Enam Kali Diserang Teroris, Turki Harus Belajar dari Indonesia

2 Juli 2016   12:50 Diperbarui: 2 Juli 2016   20:17 590
+
Laporkan Konten
Laporkan Akun
Kompasiana adalah platform blog. Konten ini menjadi tanggung jawab bloger dan tidak mewakili pandangan redaksi Kompas.
Lihat foto
Salah Satu Penulis Puisi MAT sedang membacakan puisinya-Foto; Ade Riyan Purnama

Dunia kembali dikagetkan dengan aksi terorisme di terminal keberangkatan internasional Bandara Ataturk, Istanbul (28/6/2016), penyerangan yang terjadi pada Selasa malam waktu setempat, berawal dengan aksi penembakan. Tiga laki-laki tiba di areal bandara dengan menggunakan taksi, kemudian melakukan penembakan membabi-buta sebelum meledakkan diri.

Tiga pria bersenjata itu melakukan teror skala besar dan terkoordinasi. Dengan cara meledakkan diri dengan bom yang ditaruh di badan mereka. Hingga Sedikitnya puluhan orang tewas dan ratusan orang terluka.

Dikutip dari Tempo.co, bahwa di sepanjang tahun 2016, sudah tercatat enam kali kejadian aksi bom dengan total korban tewas lebih dari seratus orang. Berikut ini insiden teror bom yang terjadi di Turki sepanjang 2016.

Korban Bom di Istanambul- foto sumber : mirror.co.uk
Korban Bom di Istanambul- foto sumber : mirror.co.uk
12 Januari 2016.

Aksi bom bunuh diri terjadi di Alun-alun Sultanahmet, Istanbul, Turki. Alun-alun ini merupakan tempat salah satu distrik pariwisata yang terkenal di Kota Istanbul. Sedikitnya sepuluh orang tewas dan 15 orang luka-luka. Sebanyak sembilan orang tewas, di antaranya turis Jerman. Pelaku diketahui anggota ISIS bernama Nabil Fadli, 28 tahun, warga Suriah kelahiran Saudi.

14 Januari 2016

Bom mobil bunuh diri meledak menghantam markas Kepolisian Provinsi Diyarbakir, Turki. Sedikitnya enam orang tewas, di antaranya menewaskan seorang ibu beserta bayinya. lebih dari 20 orang terluka. Ledakan juga menghancurkan bangunan-bangunan di dekat lokasi.

17 Februari 2016

Ledakan besar menghantam lima bus yang mengangkut personel militer yang sedang berhenti di sebuah lampu merah, di pusat kota Ankara. Ledakan tersebut menewaskan 28 orang dan lebih dari 60 orang terluka. Pemerintah menuding milisi Kurdi sebagai pelaku insiden bom tersebut.

|---|

Tugas Anda ::
Teruskan artikel di atas tentang serangan bom di Turki sepanjang 2016, dimulai tepat setelah kalimat terakhirnya. Item yang disertakan tidak digunakan sama sekali dalam pengerjaan ini.

|---|

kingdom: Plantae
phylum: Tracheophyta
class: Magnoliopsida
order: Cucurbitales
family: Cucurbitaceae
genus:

|---|

Hasil Akhir ::
18 Februari 2016

Sebuah bom rakitan yang di kendalikan dengan pengendali jarak jauh (remote control) meledak dan menghantam konvoi militer Turki. Sedikitnya enam orang dilaporkan tewas.
Saat ledakan terjadi, kendaraan militer tersebut tengah mencari ranjau di jalan raya yang menghubungkan Diyarbakit, kota terbesar di sebelah tenggara wilayah Kurdi, dengan Distrik Kutu.

13 Maret 2016

Sebuah bom mobil mengguncang ibu kota Turki, Ankara, yang menewaskan sedikitnya 44 orang dan lebih dari ratusan orang terluka. Ledakan tersebut terjadi di pusat kota Ankara, Ataturk Bulvari, dekat dengan Alun-alun Ankara, Kizilay.

28 Juni 2016

Tiga pria bersenjata melakukan teror skala besar dan terkoordinasi di terminal keberangkatan internasional Bandara Ataturk, Istanbul. Tiga pelaku tewas dengan cara meledakkan diri dengan bom yang ditaruh di badan mereka. Diperkirakan jumlah korban tewas mencapai 50 orang dan melukai lebih dari 100 orang. Mereka yang menjadi korban ada yang berasal dari sejumlah negara. 


Indonesia Harus Jadi Contoh

Melihat kasus tersebut, mestinya Turki bahkan Dunia sekalipun harus belajar dari Indonesia, karena aparat kita cukup kuat, berani dan cepat dalam mengatasi aksi teror di Indonesia, bahkan bukan cuma aparat Kepolisian dan TNI saja namun para penyair pun turut melakukan aksi perlawanannya dengan kata-kata melalui puisi.

AKBP.Ir. A. Untung Sangaji : Polisi Indonesia Yang Patut Dicontohi Dalam Kesigapanya Menjalankan Tugas Kenegaraan

Seperti yang kita ketahui kasus terorisme yang terjadi di Sarinah. Jln.MH. Thamrin Jakarta pada 14 Januari 2016 lalu, hanya dalam hitungan beberapa detik saja pelaku teror bisa dilumpuhkan. Hebatnya lagi para teroris itu langsung ditembak mati oleh salah seorang Perwira Menengah AKBP.Ir. A. Untung Sangaji, yang hanya dengan peralatan seadanya dia mampu melumpuhkan dua dari lima pelaku teror.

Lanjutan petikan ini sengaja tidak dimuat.